Charles Ndika Akong, chargé de la promotion de la santé environnementale au Bureau régional de l'OMS pour l'Afrique, souligne que l'élimination progressive de la peinture au plomb permettra non seulement de sauver des vies, mais aussi d'économiser des fonds.
« On estime que le coût annuel de l'exposition au plomb pour les Africains est de 134,7 milliards de dollars américains. En revanche, le coût financier de l'élimination de l'utilisation de composés de plomb dans de nombreuses peintures est faible », a déclaré M. Akong.
Cette semaine, lors d'une session parallèle à la troisième Conférence interministérielle sur la santé et l'environnement à Libreville, des représentants du gouvernement, de l'OMS, de l'ONU Environnement, des chercheurs et de la société civile ont demandé à davantage de pays africains de fixer des limites légales pour la teneur en plomb des peintures.

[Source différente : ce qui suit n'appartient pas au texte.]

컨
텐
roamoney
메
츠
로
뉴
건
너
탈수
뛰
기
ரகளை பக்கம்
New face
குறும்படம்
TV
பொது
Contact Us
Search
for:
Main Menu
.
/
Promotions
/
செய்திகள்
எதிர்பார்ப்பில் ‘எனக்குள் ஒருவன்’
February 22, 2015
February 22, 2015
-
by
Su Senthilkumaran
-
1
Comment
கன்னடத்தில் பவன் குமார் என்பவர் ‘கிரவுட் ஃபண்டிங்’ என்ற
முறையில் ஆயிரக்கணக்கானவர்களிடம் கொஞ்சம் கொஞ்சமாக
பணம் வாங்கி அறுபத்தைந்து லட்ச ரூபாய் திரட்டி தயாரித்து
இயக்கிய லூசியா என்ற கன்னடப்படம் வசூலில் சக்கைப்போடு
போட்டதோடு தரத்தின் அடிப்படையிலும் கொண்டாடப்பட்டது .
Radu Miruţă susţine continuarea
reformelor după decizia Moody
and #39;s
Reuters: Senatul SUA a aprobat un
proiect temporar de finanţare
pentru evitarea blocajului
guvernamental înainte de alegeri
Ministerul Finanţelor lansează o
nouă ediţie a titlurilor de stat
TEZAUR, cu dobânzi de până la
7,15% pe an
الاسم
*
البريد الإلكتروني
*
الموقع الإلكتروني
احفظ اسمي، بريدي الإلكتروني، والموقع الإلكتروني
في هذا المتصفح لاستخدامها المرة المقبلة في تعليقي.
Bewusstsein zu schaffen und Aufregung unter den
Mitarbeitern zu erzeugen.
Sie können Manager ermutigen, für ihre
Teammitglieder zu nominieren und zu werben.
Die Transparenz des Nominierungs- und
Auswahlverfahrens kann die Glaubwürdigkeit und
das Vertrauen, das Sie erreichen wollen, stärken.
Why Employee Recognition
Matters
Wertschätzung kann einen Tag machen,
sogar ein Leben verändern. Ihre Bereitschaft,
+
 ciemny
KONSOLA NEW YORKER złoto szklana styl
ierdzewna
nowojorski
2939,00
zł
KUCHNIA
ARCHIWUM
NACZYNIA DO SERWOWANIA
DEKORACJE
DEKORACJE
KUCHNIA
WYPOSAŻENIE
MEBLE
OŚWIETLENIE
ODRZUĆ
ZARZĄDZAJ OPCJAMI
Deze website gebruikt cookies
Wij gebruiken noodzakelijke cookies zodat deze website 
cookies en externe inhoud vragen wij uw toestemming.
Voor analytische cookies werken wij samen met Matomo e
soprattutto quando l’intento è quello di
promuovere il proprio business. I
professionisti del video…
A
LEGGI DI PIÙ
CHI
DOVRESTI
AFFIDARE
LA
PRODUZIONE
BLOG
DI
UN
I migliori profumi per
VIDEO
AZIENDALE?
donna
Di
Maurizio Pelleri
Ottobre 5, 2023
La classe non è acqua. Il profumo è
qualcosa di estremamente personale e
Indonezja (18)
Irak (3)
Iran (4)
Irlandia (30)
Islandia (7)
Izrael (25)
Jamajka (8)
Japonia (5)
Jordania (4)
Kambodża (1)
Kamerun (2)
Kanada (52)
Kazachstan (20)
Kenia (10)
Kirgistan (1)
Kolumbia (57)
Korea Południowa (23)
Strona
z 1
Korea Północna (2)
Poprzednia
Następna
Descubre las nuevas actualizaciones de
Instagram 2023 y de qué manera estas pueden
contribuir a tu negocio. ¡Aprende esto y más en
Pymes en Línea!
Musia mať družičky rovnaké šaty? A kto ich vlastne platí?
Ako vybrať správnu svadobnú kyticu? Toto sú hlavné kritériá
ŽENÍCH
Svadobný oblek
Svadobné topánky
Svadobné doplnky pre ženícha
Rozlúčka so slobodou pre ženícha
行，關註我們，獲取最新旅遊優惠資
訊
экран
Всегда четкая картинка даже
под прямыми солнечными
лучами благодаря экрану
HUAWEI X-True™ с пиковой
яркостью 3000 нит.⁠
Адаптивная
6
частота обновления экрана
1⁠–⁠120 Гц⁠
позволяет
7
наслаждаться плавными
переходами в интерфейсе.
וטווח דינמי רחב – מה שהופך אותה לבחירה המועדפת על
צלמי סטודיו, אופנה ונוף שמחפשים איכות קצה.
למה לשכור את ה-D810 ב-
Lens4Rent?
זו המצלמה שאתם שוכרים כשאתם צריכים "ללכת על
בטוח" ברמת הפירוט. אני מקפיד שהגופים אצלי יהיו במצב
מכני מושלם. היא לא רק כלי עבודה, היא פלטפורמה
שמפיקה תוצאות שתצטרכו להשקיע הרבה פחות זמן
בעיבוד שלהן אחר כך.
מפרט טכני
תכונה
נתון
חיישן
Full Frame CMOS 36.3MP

ONU-Environnement, l'OMS et d'autres partenaires exécuteront prochainement un projet d'Approche stratégique de la gestion internationale des produits chimiques (SAICM) financé par le Fonds pour l'environnement mondial qui vise à aider 40 autres pays dans le monde à mettre en place les mesures de contrôle légalement contraignantes nécessaires.
Pendant ce temps, Riziki regarde son fils grandir. Elle espère que l'éducation en matière de santé publique sera plus active et que l'interdiction du plomb sera mise en œuvre de manière ciblée en Afrique. « L'interdiction de l'utilisation du plomb dans les peintures et autres produits est très bonne. Il devrait y avoir plus d'efforts pour éduquer les parents sur les dangers causés par l'ingestion de plomb puisque la plupart des maisons ont encore de la peinture au plomb et de la tuyauterie », a-t-elle conclu.